И бизнес-класс патриотично не поднимался выше заданной планки.
Хотя вполне вероятно, что Вика сейчас все видела через искажающую действительность призму отвратительного настроения, первоисточником которого стал герр Кнапке-Сиропчик, а затем эстафету подхватил хорошенечко накушавшийся водочки «папик».

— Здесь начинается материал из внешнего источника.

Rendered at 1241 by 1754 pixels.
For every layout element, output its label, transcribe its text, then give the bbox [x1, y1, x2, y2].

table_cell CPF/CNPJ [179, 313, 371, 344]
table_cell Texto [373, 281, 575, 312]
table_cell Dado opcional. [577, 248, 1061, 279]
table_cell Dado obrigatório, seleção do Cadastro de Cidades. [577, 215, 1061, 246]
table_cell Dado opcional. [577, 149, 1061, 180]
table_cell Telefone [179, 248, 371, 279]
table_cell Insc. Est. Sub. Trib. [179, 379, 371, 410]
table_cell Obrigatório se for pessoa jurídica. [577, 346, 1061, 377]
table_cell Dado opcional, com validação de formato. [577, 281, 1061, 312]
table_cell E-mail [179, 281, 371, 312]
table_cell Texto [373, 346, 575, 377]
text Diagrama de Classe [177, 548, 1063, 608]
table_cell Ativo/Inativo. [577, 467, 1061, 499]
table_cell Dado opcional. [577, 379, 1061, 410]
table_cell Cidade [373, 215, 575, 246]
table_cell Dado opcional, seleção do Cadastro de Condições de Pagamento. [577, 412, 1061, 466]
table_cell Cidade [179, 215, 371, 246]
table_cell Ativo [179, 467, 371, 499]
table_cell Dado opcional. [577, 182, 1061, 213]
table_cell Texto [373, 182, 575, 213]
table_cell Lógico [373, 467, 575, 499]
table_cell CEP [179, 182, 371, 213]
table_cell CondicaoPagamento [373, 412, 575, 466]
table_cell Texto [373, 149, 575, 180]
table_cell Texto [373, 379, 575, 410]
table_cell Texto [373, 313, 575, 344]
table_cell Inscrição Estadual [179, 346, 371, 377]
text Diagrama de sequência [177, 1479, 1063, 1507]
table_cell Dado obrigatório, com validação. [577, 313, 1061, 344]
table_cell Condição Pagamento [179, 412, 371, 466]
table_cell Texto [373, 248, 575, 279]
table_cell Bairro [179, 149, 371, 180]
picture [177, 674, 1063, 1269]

Определить род деятельности этого дрябло-морщинистого обладателя мясистого утиного носа, из ноздрей которого торчали омерзительные клочья шерсти, было довольно сложно – с одинаковым успехом он мог быть и топ-менеджером, и владельцем бизнеса, и депутатом, и чиновником, и бандитом – да кем угодно из власть и деньги имущих.
И привыкших по этой причине получать все, что унюхает его гадкий клюв.
В этот раз он унюхал любимый Викой аромат от «Шисейдо», затем разглядел ухоженное кареглазое личико, густые блестящие волосы, стройную и весьма сексапильную фигурку и немедленно возжелал заполучить цацу себе.
А то, что цаца явно не нуждалась в богатеньком спонсоре – одни часики от Картье стоили не меньше «мерсюка» этого типа, – «папика» не остановило.
И часы полета превратились для Вики в сутки. Навязчивые ухаживания лоснящегося от похоти «красавчика» практически вынесли девушке мозг и окончательно похоронили хорошее настроение, с которым Вика ступила на российскую землю.
А обрюзгший могильный камень этого настроения продолжал с дурным энтузиазмом трамбовать место захоронения:
– Пупсик, да прекрати ты сжимать свои хорошенькие губки, скажи Виталику что-нибудь ласковое! Вот увидишь, как Виталик тебя за это наградит! У Виталика много возможностей, Виталик на Урале царь и бог!
Эта фраза заставила сидевшего в первых рядах мужчину оглянуться. Видимо, ему тоже было любопытно лично лицезреть уральского самодержца, именующего себя, как и положено венценосной особе, в третьем лице.